About this exercise → Where in the data does the word "also" appear? Find those lines and copy them.

Material to process Block Start

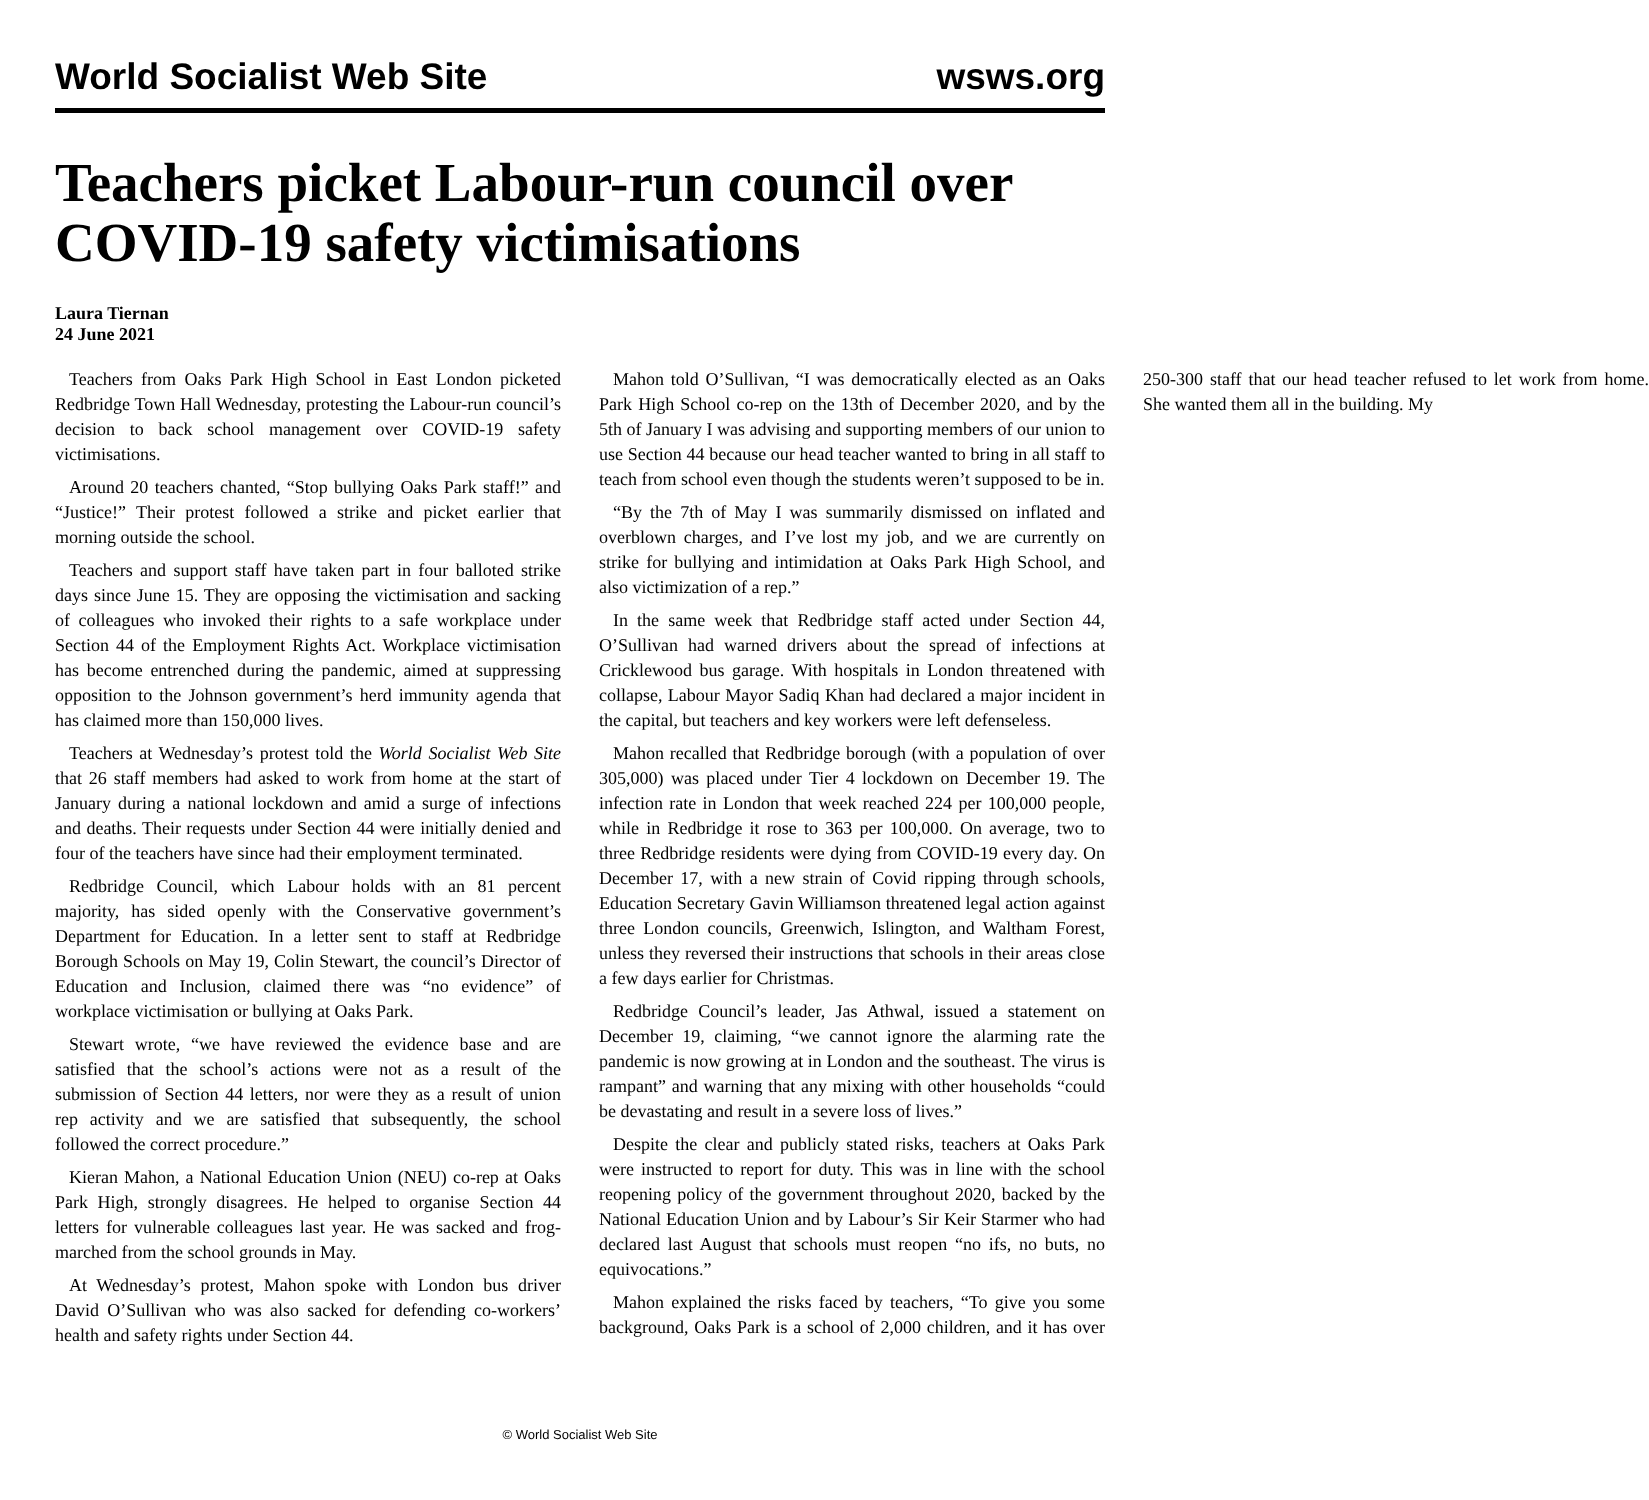World Socialist Web Site wsws.org
Teachers picket Labour-run council over COVID-19 safety victimisations
Laura Tiernan
24 June 2021
Teachers from Oaks Park High School in East London picketed Redbridge Town Hall Wednesday, protesting the Labour-run council’s decision to back school management over COVID-19 safety victimisations.
Around 20 teachers chanted, “Stop bullying Oaks Park staff!” and “Justice!” Their protest followed a strike and picket earlier that morning outside the school.
Teachers and support staff have taken part in four balloted strike days since June 15. They are opposing the victimisation and sacking of colleagues who invoked their rights to a safe workplace under Section 44 of the Employment Rights Act. Workplace victimisation has become entrenched during the pandemic, aimed at suppressing opposition to the Johnson government’s herd immunity agenda that has claimed more than 150,000 lives.
Teachers at Wednesday’s protest told the World Socialist Web Site that 26 staff members had asked to work from home at the start of January during a national lockdown and amid a surge of infections and deaths. Their requests under Section 44 were initially denied and four of the teachers have since had their employment terminated.
Redbridge Council, which Labour holds with an 81 percent majority, has sided openly with the Conservative government’s Department for Education. In a letter sent to staff at Redbridge Borough Schools on May 19, Colin Stewart, the council’s Director of Education and Inclusion, claimed there was “no evidence” of workplace victimisation or bullying at Oaks Park.
Stewart wrote, “we have reviewed the evidence base and are satisfied that the school’s actions were not as a result of the submission of Section 44 letters, nor were they as a result of union rep activity and we are satisfied that subsequently, the school followed the correct procedure.”
Kieran Mahon, a National Education Union (NEU) co-rep at Oaks Park High, strongly disagrees. He helped to organise Section 44 letters for vulnerable colleagues last year. He was sacked and frog-marched from the school grounds in May.
At Wednesday’s protest, Mahon spoke with London bus driver David O’Sullivan who was also sacked for defending co-workers’ health and safety rights under Section 44.
Mahon told O’Sullivan, “I was democratically elected as an Oaks Park High School co-rep on the 13th of December 2020, and by the 5th of January I was advising and supporting members of our union to use Section 44 because our head teacher wanted to bring in all staff to teach from school even though the students weren’t supposed to be in.
“By the 7th of May I was summarily dismissed on inflated and overblown charges, and I’ve lost my job, and we are currently on strike for bullying and intimidation at Oaks Park High School, and also victimization of a rep.”
In the same week that Redbridge staff acted under Section 44, O’Sullivan had warned drivers about the spread of infections at Cricklewood bus garage. With hospitals in London threatened with collapse, Labour Mayor Sadiq Khan had declared a major incident in the capital, but teachers and key workers were left defenseless.
Mahon recalled that Redbridge borough (with a population of over 305,000) was placed under Tier 4 lockdown on December 19. The infection rate in London that week reached 224 per 100,000 people, while in Redbridge it rose to 363 per 100,000. On average, two to three Redbridge residents were dying from COVID-19 every day. On December 17, with a new strain of Covid ripping through schools, Education Secretary Gavin Williamson threatened legal action against three London councils, Greenwich, Islington, and Waltham Forest, unless they reversed their instructions that schools in their areas close a few days earlier for Christmas.
Redbridge Council’s leader, Jas Athwal, issued a statement on December 19, claiming, “we cannot ignore the alarming rate the pandemic is now growing at in London and the southeast. The virus is rampant” and warning that any mixing with other households “could be devastating and result in a severe loss of lives.”
Despite the clear and publicly stated risks, teachers at Oaks Park were instructed to report for duty. This was in line with the school reopening policy of the government throughout 2020, backed by the National Education Union and by Labour’s Sir Keir Starmer who had declared last August that schools must reopen “no ifs, no buts, no equivocations.”
Mahon explained the risks faced by teachers, “To give you some background, Oaks Park is a school of 2,000 children, and it has over 250-300 staff that our head teacher refused to let work from home. She wanted them all in the building. My
© World Socialist Web Site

Material to process Block End

Result of the task →
At Wednesday’s protest, Mahon spoke with London bus driver David O’Sullivan who was also sacked for defending co-workers’ health and safety rights under Section 44.
“By the 7th of May I was summarily dismissed on inflated and overblown charges, and I’ve lost my job, and we are currently on strike for bullying and intimidation at Oaks Park High School, and also victimization of a rep.”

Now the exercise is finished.